Add to these horrors of Mr. Judson’s imprisonment the daily and even hourly anticipation of torture and death, and it will be difficult to conceive of a denser cloud of miseries than that which settled down on his devoted head. The prisoners knew that they were arrested as spies. The Burman king and his generals were exasperated by the rapid and unexpected successes of the English army, and Mr. Judson and his fellow-prisoners had every reason to suppose that this pent-up fury would be poured upon their heads. It was customary to question the prisoner with instruments of torture—the cord and the iron mallet. Rumors of a frightful doom were constantly sounding in their ears. Now they heard their keepers during the night sharpening the knives to decapitate the prisoners the next morning; now the roar of their mysterious fellow-prisoner, a huge, starving lioness, convinced them that they were to be executed by being thrown into her cage; now it was reported that they were to be burned up together with their prison as a sacrifice; now that they were to be buried alive at the head of the Burman army in order to insure its victory over the English. The following description by Mr. Gouger of the solemn hour of three, shows the exquisite mental torture to which the prisoners were subjected:

“Within the walls nothing worthy of notice occurred until the hour of three in the afternoon. As this hour approached, we noticed that the talking and jesting of the community gradually died away; all seemed to be under the influence of some powerful restraint, until that fatal hour was announced by the deep tones of a powerful gong suspended in the palace-yard, and a death-like silence prevailed. If a word was spoken it was in a whisper. It seemed as though even breathing were suspended under the control of a panic terror, too deep for expression, which pervaded every bosom. We did not long remain in ignorance of the cause. If any of the prisoners were to suffer death that day, the hour of three was that at which they were taken out for execution. The very manner of it was the acme of cold-blooded cruelty. The hour was scarcely tolled by the gong when the wicket opened, and the hideous figure of a spotted man appeared, who, without uttering a word, walked straight to his victim, now for the first time probably made acquainted with his doom. As many of these unfortunate people knew no more than ourselves the fate that awaited them, this mystery was terrible and agonizing; each one fearing, up to the last moment, that the stride of the spot might be directed his way. When the culprit disappeared with his conductor, and the prison door closed behind them, those who remained began again to breathe more freely; for another day, at least, their lives were safe.

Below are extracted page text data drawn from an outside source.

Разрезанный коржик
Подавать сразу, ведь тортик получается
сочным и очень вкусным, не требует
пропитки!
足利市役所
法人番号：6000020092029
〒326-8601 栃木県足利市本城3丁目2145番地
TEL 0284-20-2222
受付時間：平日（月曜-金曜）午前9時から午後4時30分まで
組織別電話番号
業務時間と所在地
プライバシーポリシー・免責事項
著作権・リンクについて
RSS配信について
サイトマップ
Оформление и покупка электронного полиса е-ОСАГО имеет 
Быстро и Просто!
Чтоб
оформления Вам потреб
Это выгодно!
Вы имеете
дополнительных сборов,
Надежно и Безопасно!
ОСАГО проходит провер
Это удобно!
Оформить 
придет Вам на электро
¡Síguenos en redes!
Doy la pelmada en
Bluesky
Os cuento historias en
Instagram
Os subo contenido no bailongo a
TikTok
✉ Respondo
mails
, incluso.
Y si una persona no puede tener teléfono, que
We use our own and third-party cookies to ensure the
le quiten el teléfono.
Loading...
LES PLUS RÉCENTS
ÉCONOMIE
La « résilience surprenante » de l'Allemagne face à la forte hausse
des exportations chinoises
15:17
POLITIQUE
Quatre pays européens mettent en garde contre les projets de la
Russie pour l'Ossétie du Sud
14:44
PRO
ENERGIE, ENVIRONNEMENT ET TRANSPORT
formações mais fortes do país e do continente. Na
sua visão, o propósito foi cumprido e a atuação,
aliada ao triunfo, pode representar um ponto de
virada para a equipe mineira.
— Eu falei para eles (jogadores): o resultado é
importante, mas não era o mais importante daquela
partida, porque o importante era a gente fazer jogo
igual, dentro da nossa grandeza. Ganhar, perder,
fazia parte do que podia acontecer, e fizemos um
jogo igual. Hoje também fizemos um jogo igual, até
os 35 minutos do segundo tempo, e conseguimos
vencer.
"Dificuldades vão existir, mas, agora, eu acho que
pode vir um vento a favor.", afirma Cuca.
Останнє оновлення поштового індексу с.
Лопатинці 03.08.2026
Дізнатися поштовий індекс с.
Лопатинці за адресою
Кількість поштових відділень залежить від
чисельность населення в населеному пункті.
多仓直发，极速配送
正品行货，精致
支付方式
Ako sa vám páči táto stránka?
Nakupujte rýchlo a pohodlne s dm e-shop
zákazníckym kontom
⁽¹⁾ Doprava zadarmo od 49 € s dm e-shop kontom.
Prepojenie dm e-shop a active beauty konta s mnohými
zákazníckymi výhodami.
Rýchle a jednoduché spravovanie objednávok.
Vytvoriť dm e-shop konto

“I have described this process just as I saw it practiced. On this first day, two men were thus led away in total silence; not a useless question was asked by the one party, nor explanation given by the other; all was too well understood. After this inhuman custom was made known to us, we could not but participate with the rest in their diurnal misgivings, and shudder at the sound of the gong and the apparition of the pahquet. It was a solemn daily lesson of an impressive character, ‘Be ye also ready.’”

It is no wonder that Mr. Judson in the midst of these horrors took refuge in the quietism of Madame Guyon, and used often to murmur her beautiful lines:

“No place I seek, but to fulfil

In life, and death, Thy lovely will;

No succor in my woes I want,

Except what Thou art pleased to grant.